My compass is cracked.
My maps are smudged and old,
And I couldn’t find the right
Survival gear for the wet and cold.
I can’t quite trust the compass:
Its memory of poles locked within.
I mean, it works and all--
But I forget which hemisphere I’m in.
The maps are so old
That Indonesia reads “Batavia”,
And some ‘Soviet Union’ still
Spreads blood-red across Asia.
And I searched every website
To find just the ‘right stuff’,
But it’s made in those places
We warred with.
I thought: “enough”.
But the windcheater doesn’t,
And the cargos split at the seams,
And the shoes, the shoes
Are like wearing little trampolines.
You know I’m lost, but I love you;
I’ll be there as soon as I can.
Though my lens is a cleft world view,
I’ll be there as soon as I can.
Less than two weeks left at theological college. Shipping boxes packed, I'm down to a suitcase and a briefcase and a travel guitar, and a strange, dissociated feeling.

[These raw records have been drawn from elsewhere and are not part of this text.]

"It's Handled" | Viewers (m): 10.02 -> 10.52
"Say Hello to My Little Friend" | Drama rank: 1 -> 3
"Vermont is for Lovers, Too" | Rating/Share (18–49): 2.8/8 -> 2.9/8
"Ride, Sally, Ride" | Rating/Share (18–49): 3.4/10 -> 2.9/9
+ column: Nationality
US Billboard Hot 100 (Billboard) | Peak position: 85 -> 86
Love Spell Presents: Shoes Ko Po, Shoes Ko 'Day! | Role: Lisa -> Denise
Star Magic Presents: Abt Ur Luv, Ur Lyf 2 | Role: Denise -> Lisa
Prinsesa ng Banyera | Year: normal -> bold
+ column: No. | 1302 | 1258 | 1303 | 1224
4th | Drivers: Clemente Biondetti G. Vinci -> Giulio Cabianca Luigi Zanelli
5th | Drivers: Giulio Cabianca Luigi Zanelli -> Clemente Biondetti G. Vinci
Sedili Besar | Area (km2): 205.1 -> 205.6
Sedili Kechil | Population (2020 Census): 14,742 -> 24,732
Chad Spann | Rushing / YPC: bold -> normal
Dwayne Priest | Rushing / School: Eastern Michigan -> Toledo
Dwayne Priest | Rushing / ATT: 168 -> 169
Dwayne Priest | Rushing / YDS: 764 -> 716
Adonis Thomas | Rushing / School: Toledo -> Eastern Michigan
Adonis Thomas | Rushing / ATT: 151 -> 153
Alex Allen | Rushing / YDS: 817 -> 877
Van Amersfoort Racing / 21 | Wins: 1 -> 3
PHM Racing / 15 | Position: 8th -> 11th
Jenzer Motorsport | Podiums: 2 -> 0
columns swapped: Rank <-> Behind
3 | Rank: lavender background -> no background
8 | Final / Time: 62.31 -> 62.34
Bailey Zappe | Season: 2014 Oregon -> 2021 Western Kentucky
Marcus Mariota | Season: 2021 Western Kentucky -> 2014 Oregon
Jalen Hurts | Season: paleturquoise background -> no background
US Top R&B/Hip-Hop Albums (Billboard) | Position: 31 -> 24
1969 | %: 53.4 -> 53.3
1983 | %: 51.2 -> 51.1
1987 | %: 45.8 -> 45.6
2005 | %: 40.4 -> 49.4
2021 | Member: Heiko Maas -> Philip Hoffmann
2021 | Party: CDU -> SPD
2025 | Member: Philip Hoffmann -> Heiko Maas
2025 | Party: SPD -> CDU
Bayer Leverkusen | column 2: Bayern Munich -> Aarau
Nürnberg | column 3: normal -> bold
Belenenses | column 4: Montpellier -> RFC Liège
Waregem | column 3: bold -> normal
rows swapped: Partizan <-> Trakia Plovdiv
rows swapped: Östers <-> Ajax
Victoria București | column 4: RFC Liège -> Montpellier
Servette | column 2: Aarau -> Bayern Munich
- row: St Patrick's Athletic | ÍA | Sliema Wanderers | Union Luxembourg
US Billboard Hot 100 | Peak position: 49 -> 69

As I prepare to close one chapter and open another, I find myself in that liminal space, the edgelands between actual places, where one is neither here, nor entirely there.
It's difficult to get your bearings in a long twilight, and difficult to gauge direction when you, for a time, belong nowhere in particular.
In transit: a 'world without end', without borders, sans frontieres.
For me, this will end. But God help those for whom such days are all their days: refugees, asylum-seekers, the perpetually displaced. They're everywhere, but hidden away from the sort of people who will read this.
I dedicate this, as a prayer, for them.